Le Comité consultatif national d’éthique vient de livrer son bilan des états généraux qu’il organise depuis cinq mois. Au menu : débats en régions, auditions nationales, contributions et votes sur internet… Qu’en tirer ? Cette montagne a déjà accouché… d’un sourire, celui de Jean-François Delfraissy. Le président du Comité d’éthique se réjouit qu’on ait si largement ouvert les débats. Mais son enthousiasme pour un processus qui aboutit, à chaque révision, à effondrer des digues que la loi précédente avait prétendu ériger m’interroge. Cette bioéthique du glissement continu ne finit-elle pas par noyer dans un océan d’incertitude une société en mal de repères sécurisants ?
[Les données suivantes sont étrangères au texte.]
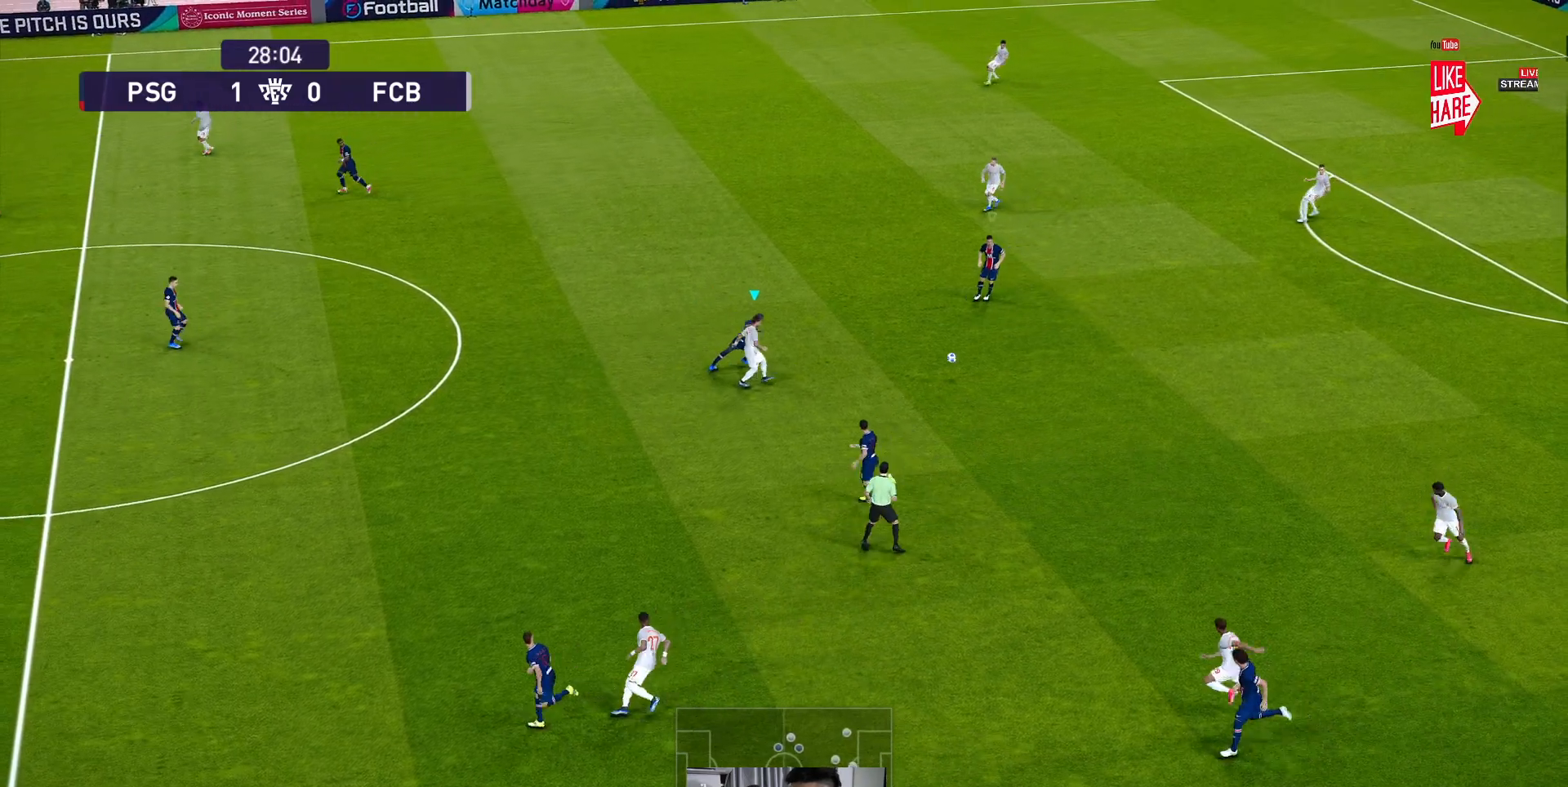
{"buttons": ["A", "R1"], "left_stick": "center", "events": []}
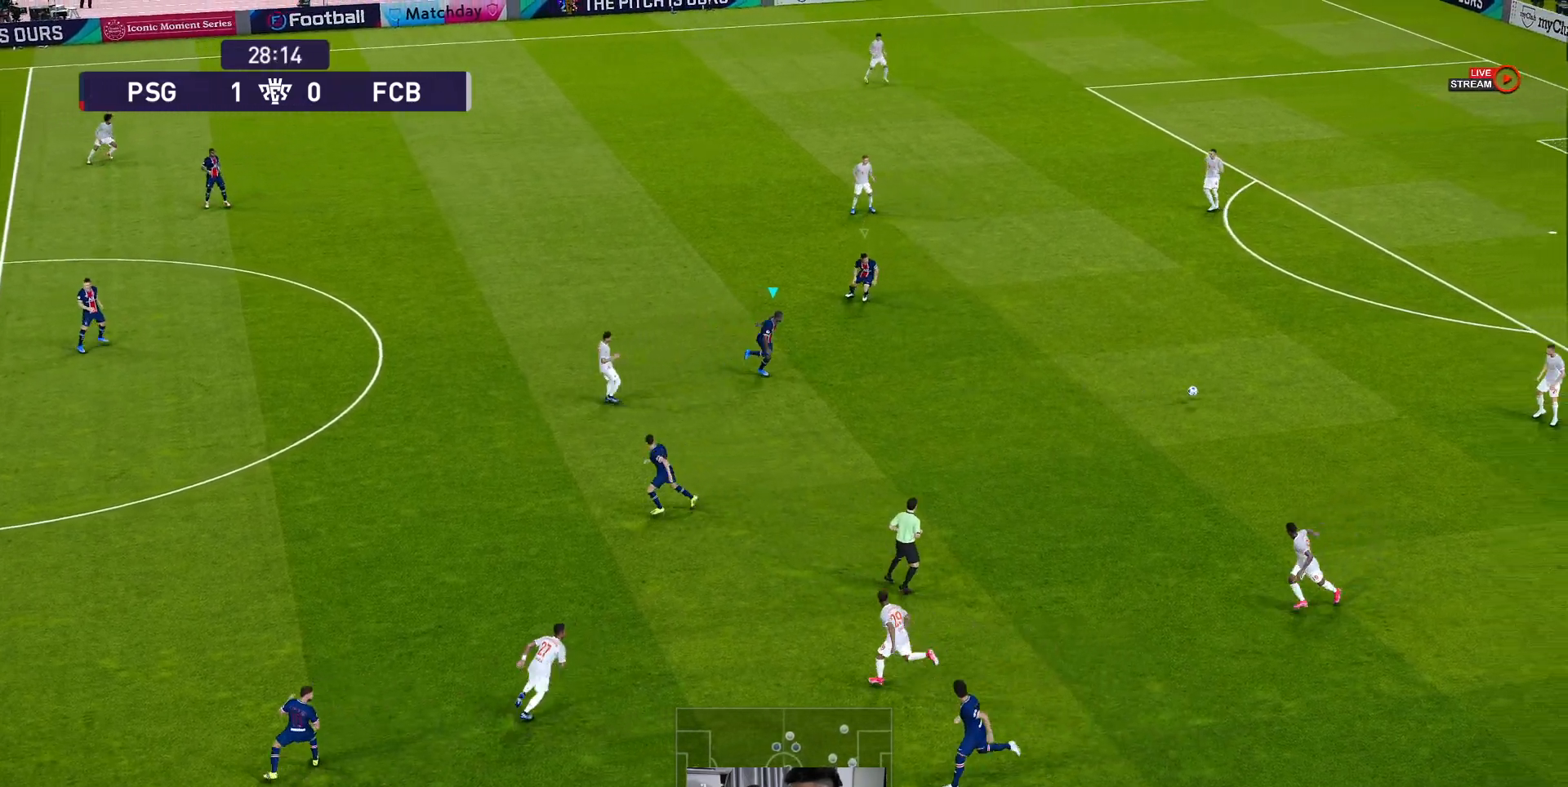
{"buttons": ["A", "R1"], "left_stick": "center", "events": []}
C’est bien ce constat qui ressort des États-Généraux : la plupart des Français qui s’y sont impliqués plaident pour des repères stables. Ils craignent surtout l’abandon du critère de l’infertilité médicalement constatée pour accéder à la procréation médicalisée. Du coup, les promoteurs de cette nouvelle transgression tentent trois contre-feux.
D’abord, expliquent-ils, ce n’est pas la quantité des votes qui compte, mais la qualité des arguments. Justement, ceux qui résistent à la chosification de l’enfant posent un regard altruiste étayé sur la bioethique. La pertinence de leurs arguments est peu contestable.
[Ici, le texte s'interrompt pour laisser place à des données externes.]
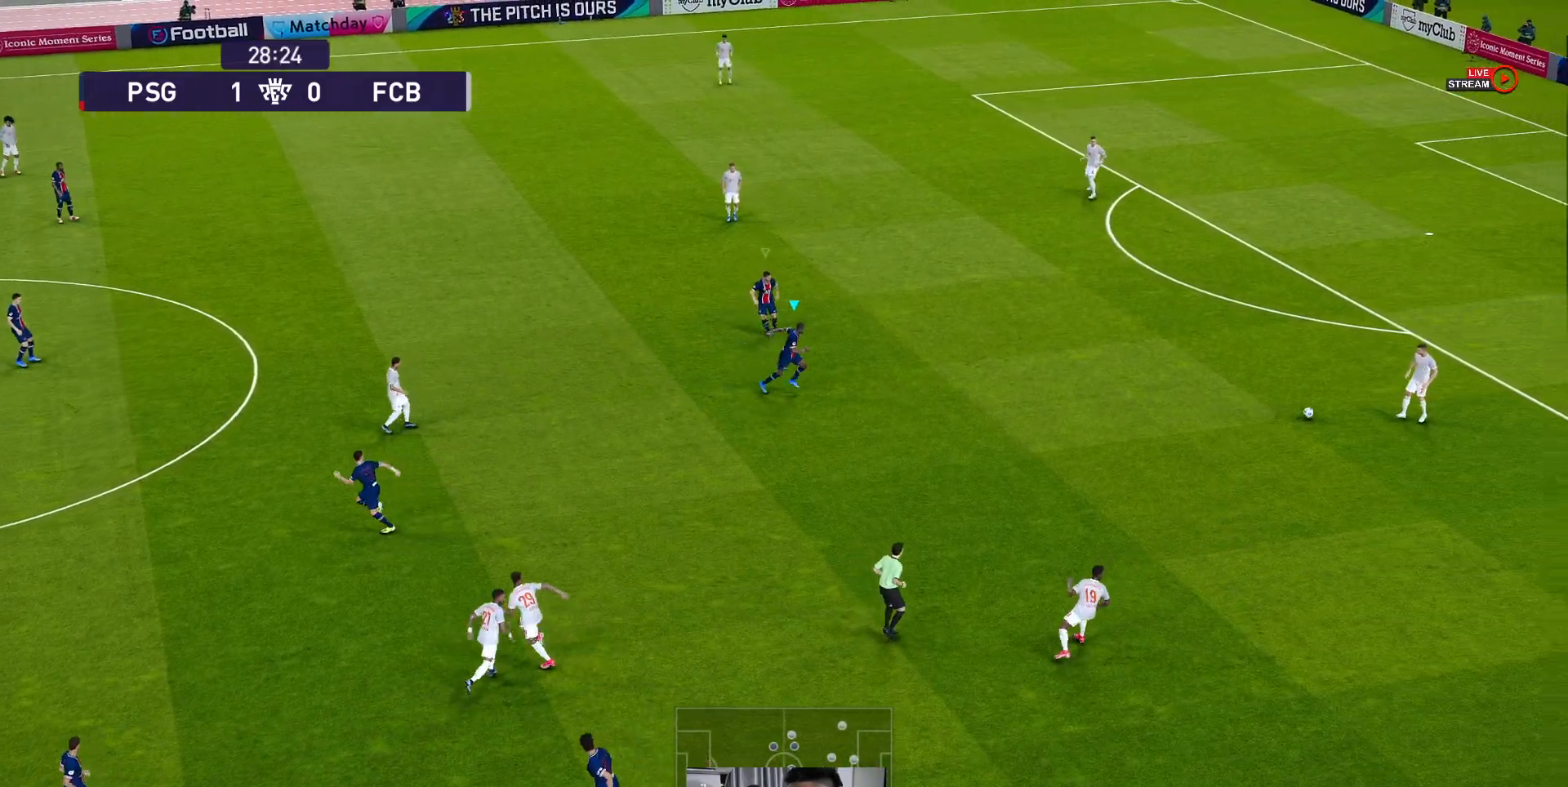
{"buttons": ["A", "R1"], "left_stick": "center", "events": []}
Ensuite, ajoute-t-on, un surinvestissement des catholiques aurait biaisé la consultation. Comme si on avait demandé un certificat de baptême aux participants ou leur profession de foi ! En réalité, le christianisme se soucie du bien commun. Qui reprochera à ses fidèles de défendre le plus fragile ?
Enfin, les leaders LGBT (qui ne représentent qu’une partie des personnes homosexuelles) affirment que, si leurs militants ont été si peu nombreux à s’exprimer, c’est qu’ils sont intimidés par la virulence de leurs opposants. Il faut avoir assisté aux réunions en régions pour mesurer à quel point la ficelle est grosse. Sans oublier que les votes sur internet sont libres.
Finalement, c’est bien le petit nombre de personnes engagées pour l’extension de la PMA ou pour la GPA qui saute aux yeux. Ces revendications sont catégorielles : ultra-minoritaires, elles sont portées soit par certains « procréateurs » qui contournent déjà la loi, soit par des personnes qui demandent à la loi de justifier leurs choix personnels.
Le président de la République devra trancher. Il ne peut plus ignorer le rapport des forces et des convictions qui s’est établi : la PMA « sans père » divise les Français, suscite une résistance solide et peu d’adhésion.